Perspective Control using Vanishing Points

Web app with responsive perspective grid editor and image generation tool
Image generated with the perspective lora and a given perspective grid
Example of control image uses for training and during inference
Before and after

Inspiration

My inspiration is to bridge the gap between drawing and AI image generation. I was inspired by the Renaissance artists who start base their art on a perspective grid. I would love to find more methods of controlling image generation. Prompting is difficult and imprecise, while other methods such as controlnets or reference images are very exact - This project sits in between: giving the user precise control over perspective, while still enabling complete freedom of prompting anything they want to see.

What it does

This is a Kontext LoRa trained on pairs of images with a dominant perspective point, and a control image where this point is indicated. It allows the user to specify the exact desired perspective. I have added a web app for easy construction of the control images, and fast inference using the FAL API.

How we built it

Vibe coded the data pipeline. LoRa training with the AI toolkit on Runpod. Made a web app using JS.

Challenges we ran into

Finding adequate data was difficult.
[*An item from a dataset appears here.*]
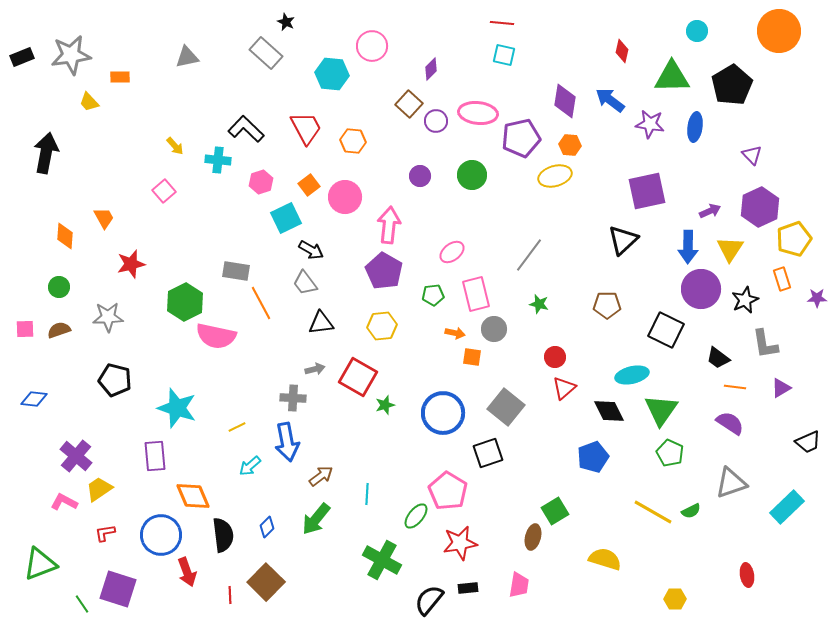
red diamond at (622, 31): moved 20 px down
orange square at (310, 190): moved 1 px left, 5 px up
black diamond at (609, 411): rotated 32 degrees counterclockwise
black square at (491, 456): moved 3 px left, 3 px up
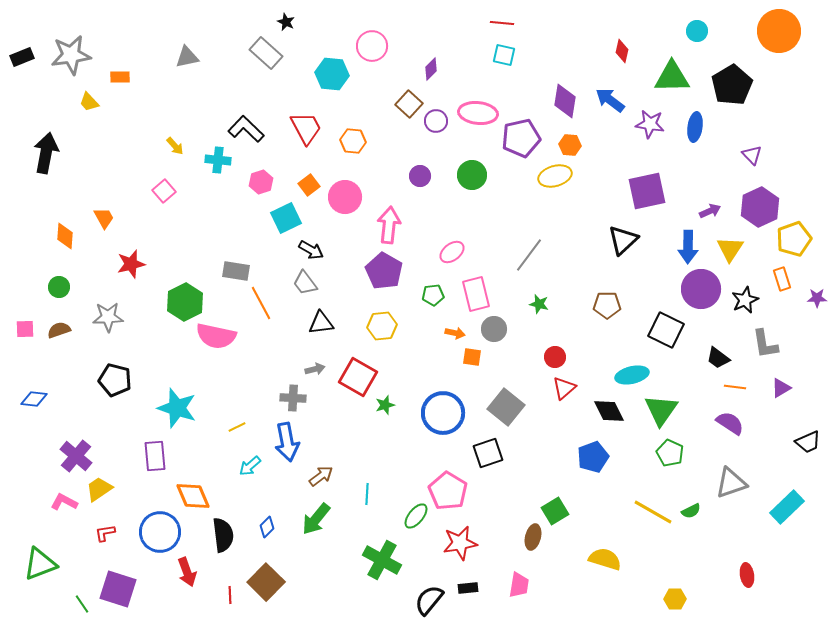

There are many perspective estimation algorithms but most of them are not great. Luckily I found a dataset of +1k images with known perspective lines that I could use.

Accomplishments that we're proud of

I'm proud that this novel idea seems to work and that it's quite fun to play with

What we learned

Data quality needs to be better - higher resolution and a bit more balancing of extreme cases (far vanishing points). Two-point perspective is also an obvious next step.